WHAT THE TASK ASKS:
The whole listing that follows is to be restated word for word, images excluded.

DATA SHOWN:
|---|

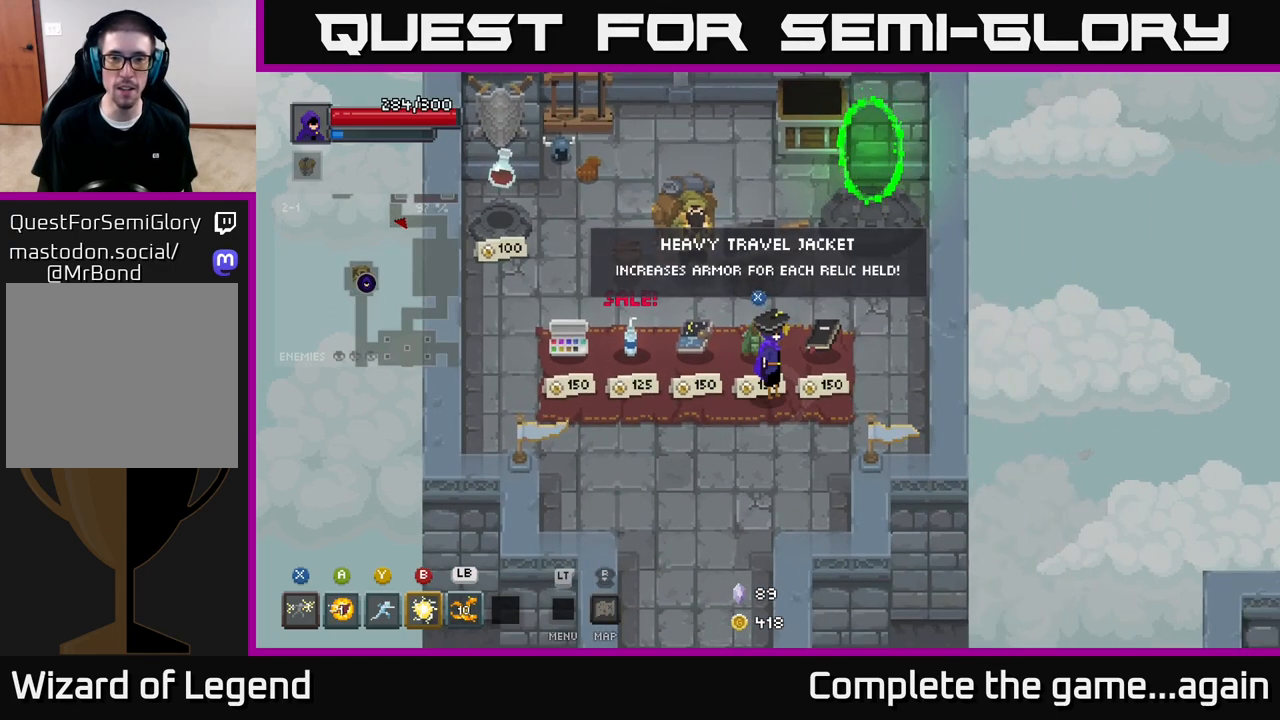
{"buttons": [], "left_stick": "center", "right_stick": "center", "events": []}
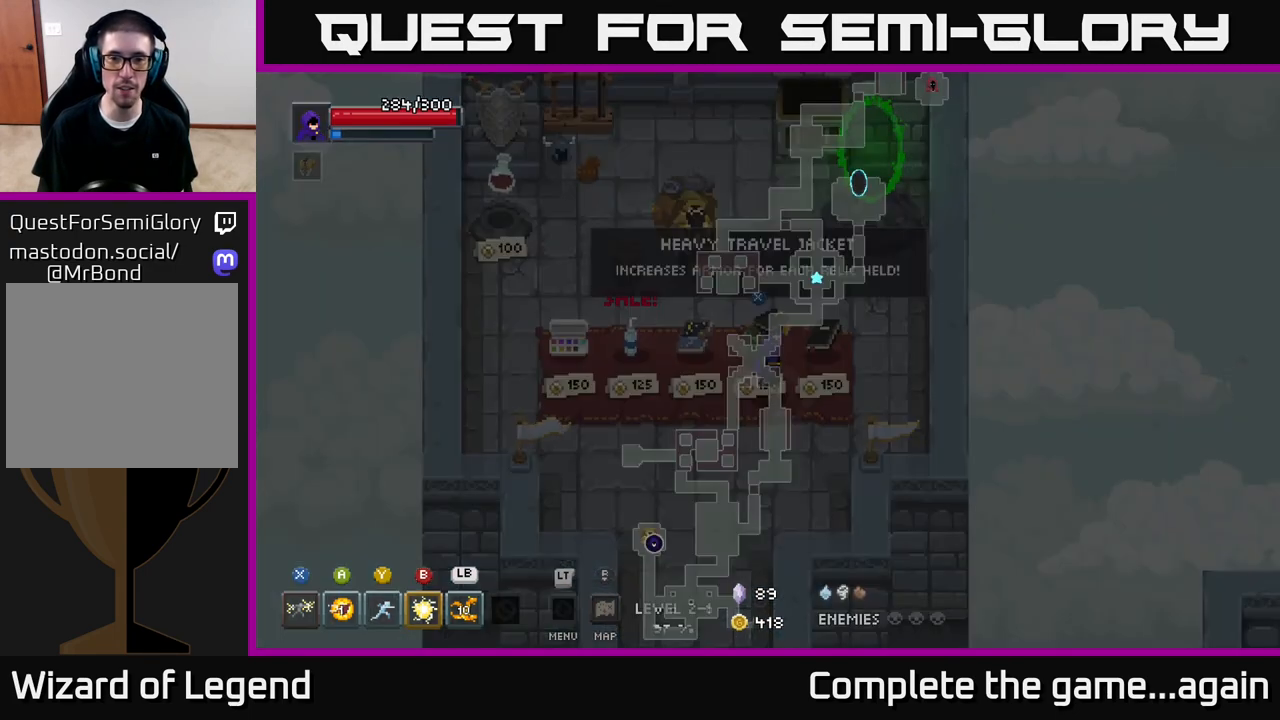
{"buttons": [], "left_stick": "center", "right_stick": "center", "events": []}
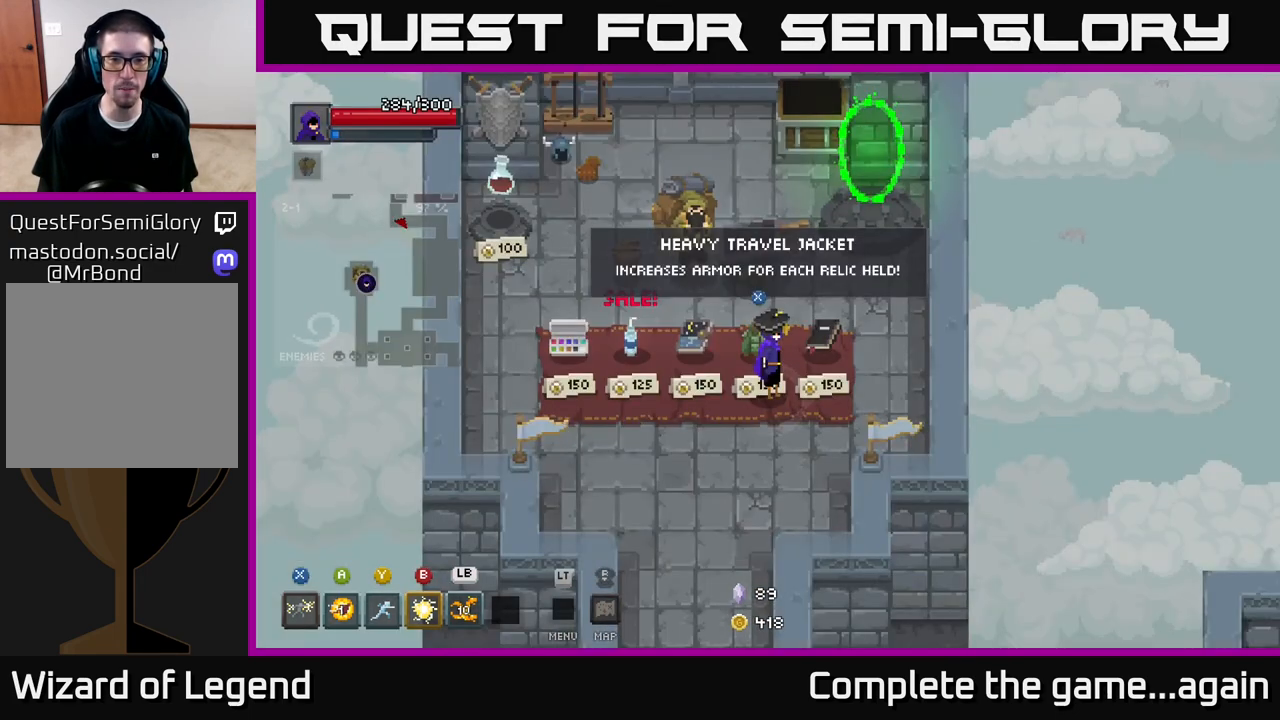
{"buttons": [], "left_stick": "center", "right_stick": "center", "events": [[150, "L2", "down"], [267, "L2", "up"]]}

|---|

EXERCISE SOLUTION:
{"buttons": [], "left_stick": "center", "right_stick": "center", "events": []}
{"buttons": [], "left_stick": "center", "right_stick": "center", "events": []}
{"buttons": [], "left_stick": "center", "right_stick": "center", "events": [[150, "L2", "down"], [267, "L2", "up"]]}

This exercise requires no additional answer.